(Bloc de texte):
▶
Telles sont, par exemple, les « pierres sacrées », qu’en Nouvelle-Calédonie et en beaucoup d’autres endroits, on croit indispensables au succès des cultures. Leur forme rappelle de plus ou moins près celle du tubercule de taro, de la patate douce, etc., dont on désire une récolte abondante. Au moment des semailles, on les plante dans les champs en grande cérémonie. La moisson faite, on les enlève et on les met soigneusement en réserve jusqu’à la saison suivante. Leur force mystique se communique à la terre des champs, aux plantes qui y poussent, et elle les fait fructifier.

(A. P., pages 17-18.)

Puissance magique des armes.
◀
(Le problème): Dans le texte sur les pierres sacrées, que fait-on de ces pierres une fois la moisson faite ? Les lignes n'ont aucun rôle ici.

(Entrées du jeu de données):
▶
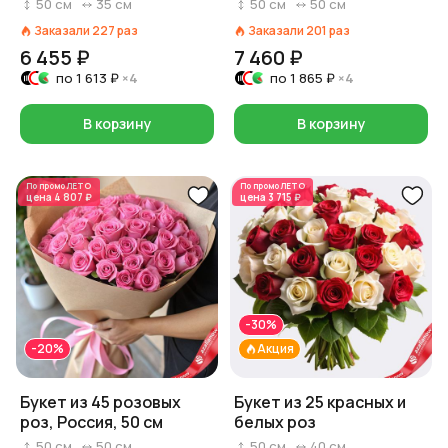
50
см
35
см
50
см
50
см
Заказали
227
раз
Заказали
201
раз
6 455 ₽
7 460 ₽
по
1 613 ₽
×4
по
1 865 ₽
×4
В корзину
В корзину
По промо
ЛЕТО
По промо
ЛЕТО
цена
4 807 ₽
цена
3 715 ₽
-30%
-20%
Акция
Букет из 45 розовых
Букет из 25 красных и
роз, Россия, 50 см
белых роз
50
см
50
см
50
см
40
см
◀
(Réponse rédigée): On les enlève et on les met soigneusement en réserve jusqu'à la saison suivante.